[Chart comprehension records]
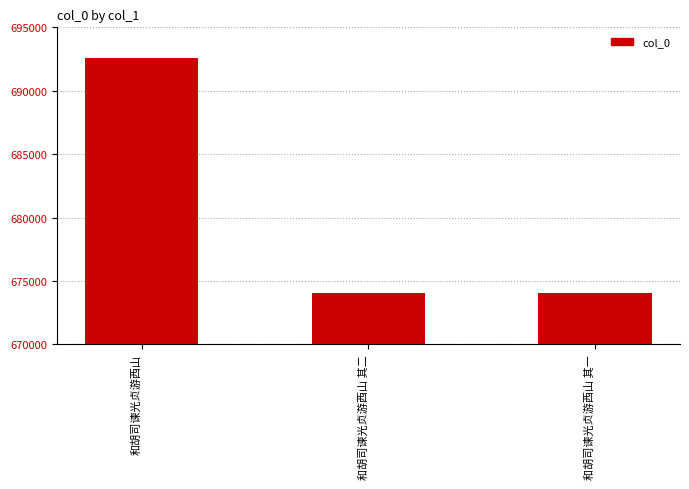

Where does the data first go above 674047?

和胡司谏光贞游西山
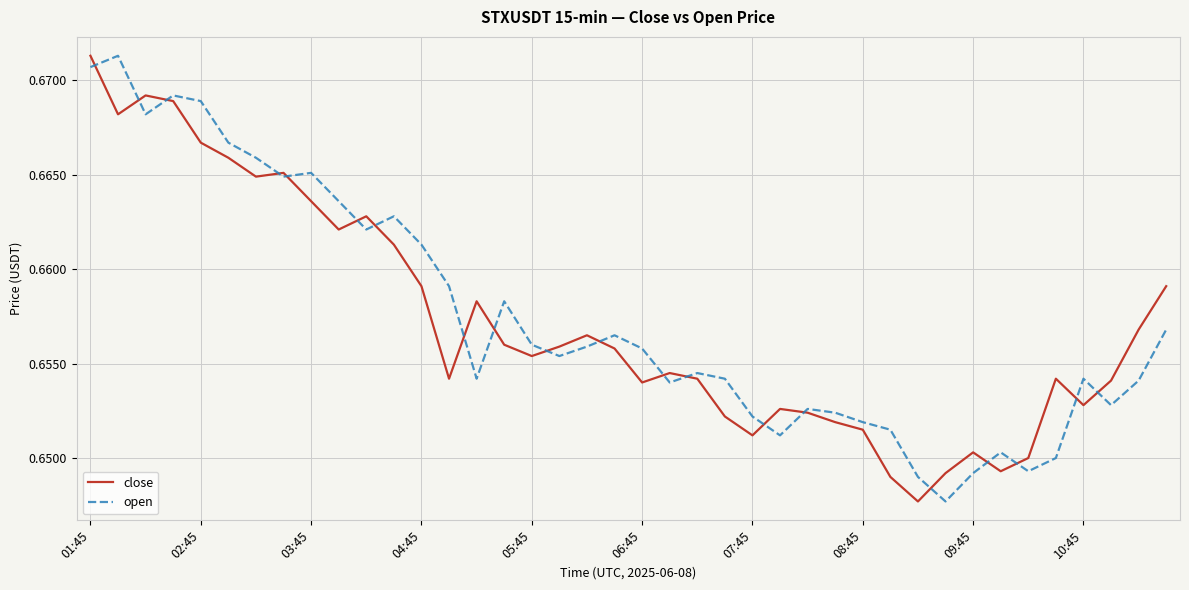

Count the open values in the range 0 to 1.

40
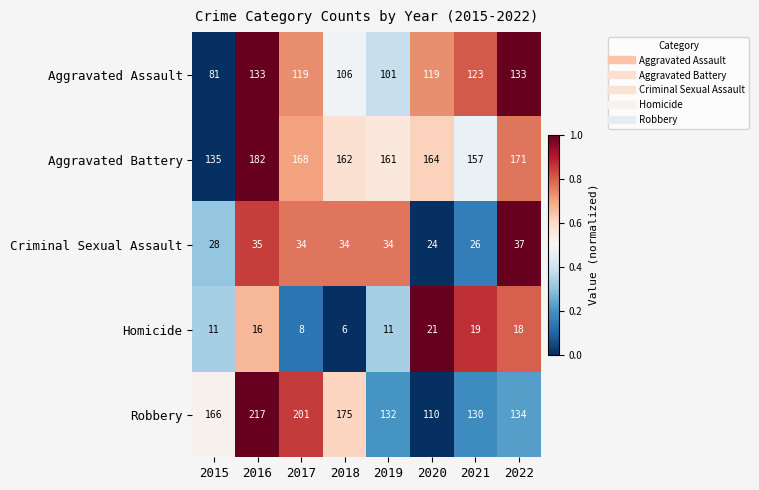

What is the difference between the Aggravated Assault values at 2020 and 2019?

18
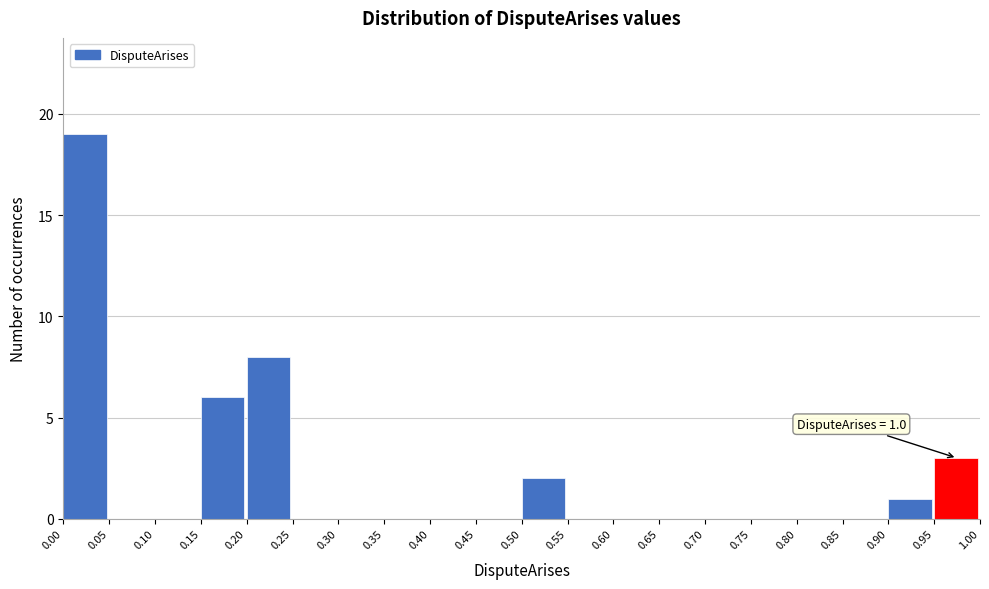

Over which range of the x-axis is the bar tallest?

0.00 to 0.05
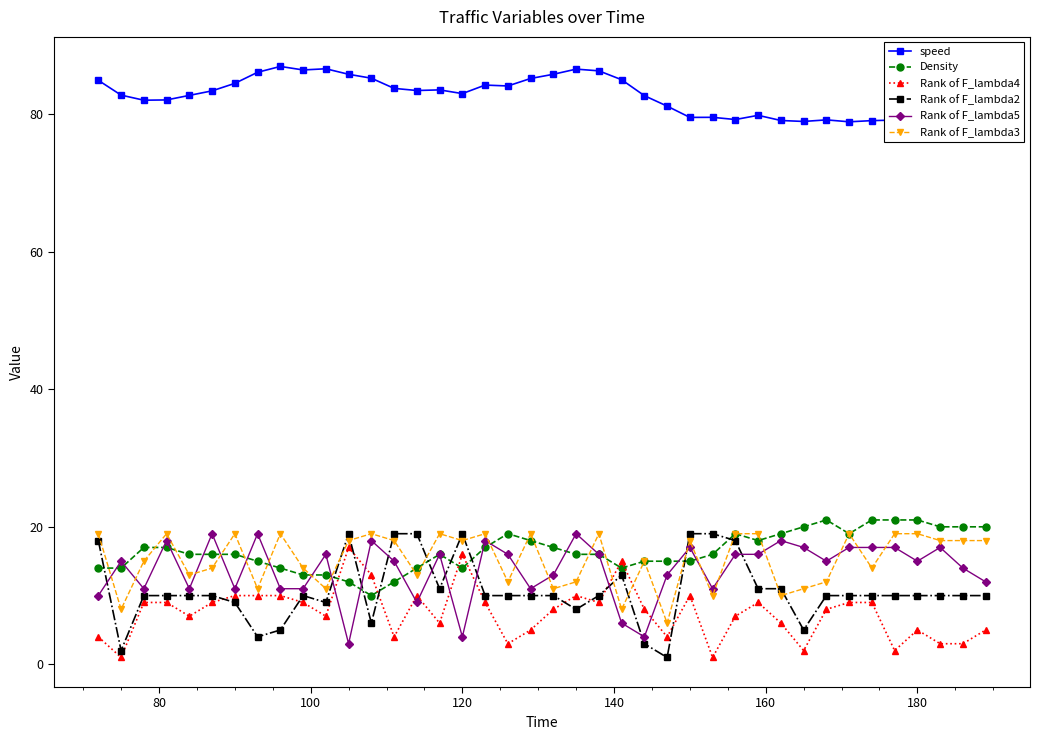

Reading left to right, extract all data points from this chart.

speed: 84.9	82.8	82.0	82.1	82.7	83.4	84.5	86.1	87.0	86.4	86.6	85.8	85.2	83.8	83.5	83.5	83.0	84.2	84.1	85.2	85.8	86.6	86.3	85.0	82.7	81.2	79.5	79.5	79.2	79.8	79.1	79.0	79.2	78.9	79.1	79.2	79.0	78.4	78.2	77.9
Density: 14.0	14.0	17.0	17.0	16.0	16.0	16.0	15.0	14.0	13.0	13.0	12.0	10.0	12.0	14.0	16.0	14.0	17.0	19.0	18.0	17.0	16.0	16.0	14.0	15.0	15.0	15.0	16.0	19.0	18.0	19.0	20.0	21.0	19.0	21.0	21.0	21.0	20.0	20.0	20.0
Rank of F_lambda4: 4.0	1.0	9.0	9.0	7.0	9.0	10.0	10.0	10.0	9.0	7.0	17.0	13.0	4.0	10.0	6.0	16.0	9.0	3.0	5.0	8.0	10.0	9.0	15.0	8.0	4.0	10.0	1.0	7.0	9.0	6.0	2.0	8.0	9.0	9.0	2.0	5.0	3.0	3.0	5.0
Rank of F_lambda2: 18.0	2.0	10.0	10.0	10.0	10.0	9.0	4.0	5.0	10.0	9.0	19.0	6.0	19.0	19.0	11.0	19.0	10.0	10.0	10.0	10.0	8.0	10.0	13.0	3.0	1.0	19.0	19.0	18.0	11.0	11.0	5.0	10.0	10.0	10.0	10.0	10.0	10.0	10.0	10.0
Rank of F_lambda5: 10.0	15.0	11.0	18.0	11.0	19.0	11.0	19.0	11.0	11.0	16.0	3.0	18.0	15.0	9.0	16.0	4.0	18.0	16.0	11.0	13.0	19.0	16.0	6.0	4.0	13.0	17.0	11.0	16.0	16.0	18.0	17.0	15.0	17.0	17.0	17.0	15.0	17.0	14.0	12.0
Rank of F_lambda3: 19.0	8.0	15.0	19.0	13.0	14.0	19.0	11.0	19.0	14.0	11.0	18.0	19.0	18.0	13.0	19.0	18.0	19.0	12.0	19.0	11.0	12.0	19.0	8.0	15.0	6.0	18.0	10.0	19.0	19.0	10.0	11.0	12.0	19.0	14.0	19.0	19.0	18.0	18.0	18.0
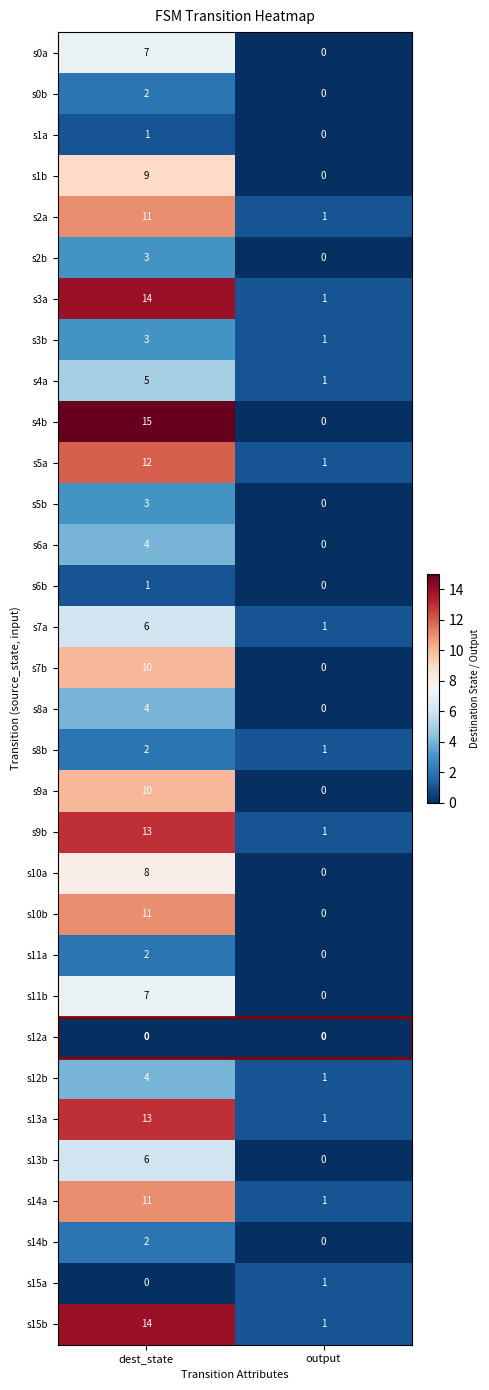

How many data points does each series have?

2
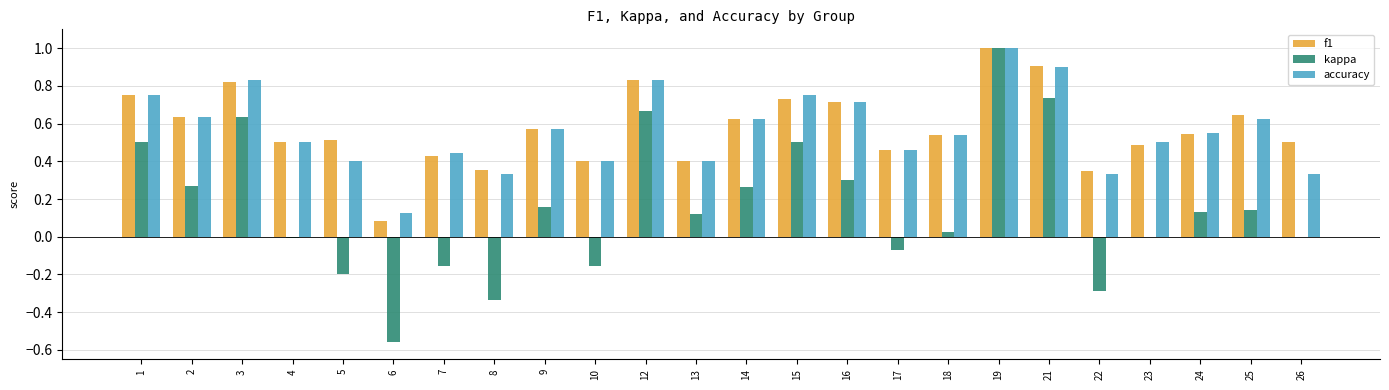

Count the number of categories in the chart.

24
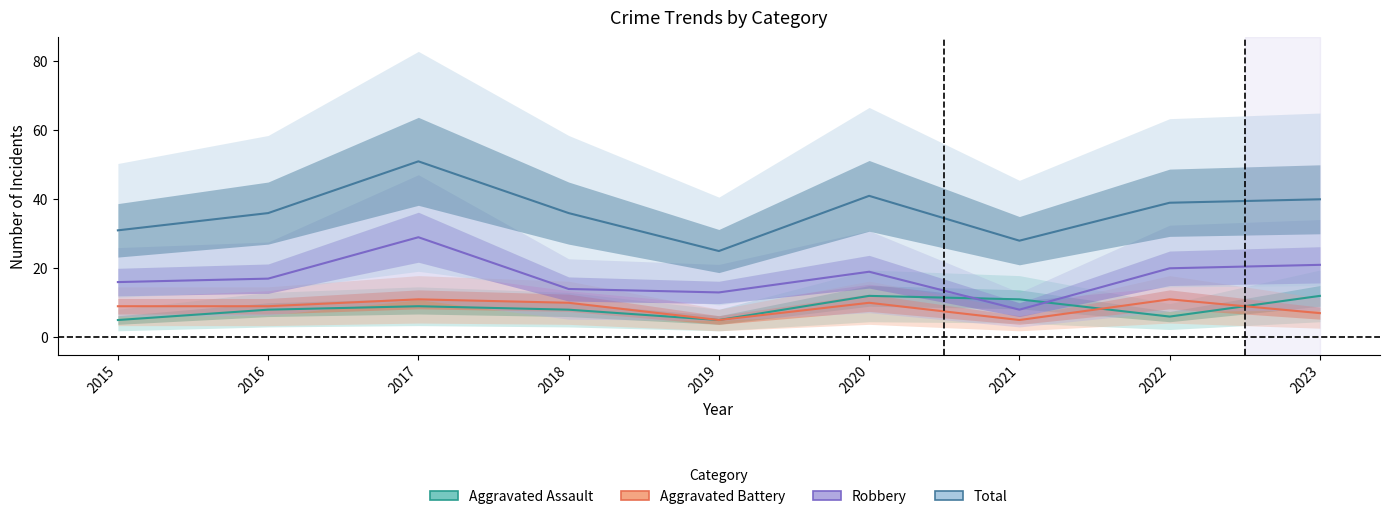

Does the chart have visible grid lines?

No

What the task asks
Copy out the stretch of the records from the line containing "How many data points does each series have?" through the end of the records, leaving the pictures out.

Result
How many data points does each series have?

2

Count the number of categories in the chart.

24

Does the chart have visible grid lines?

No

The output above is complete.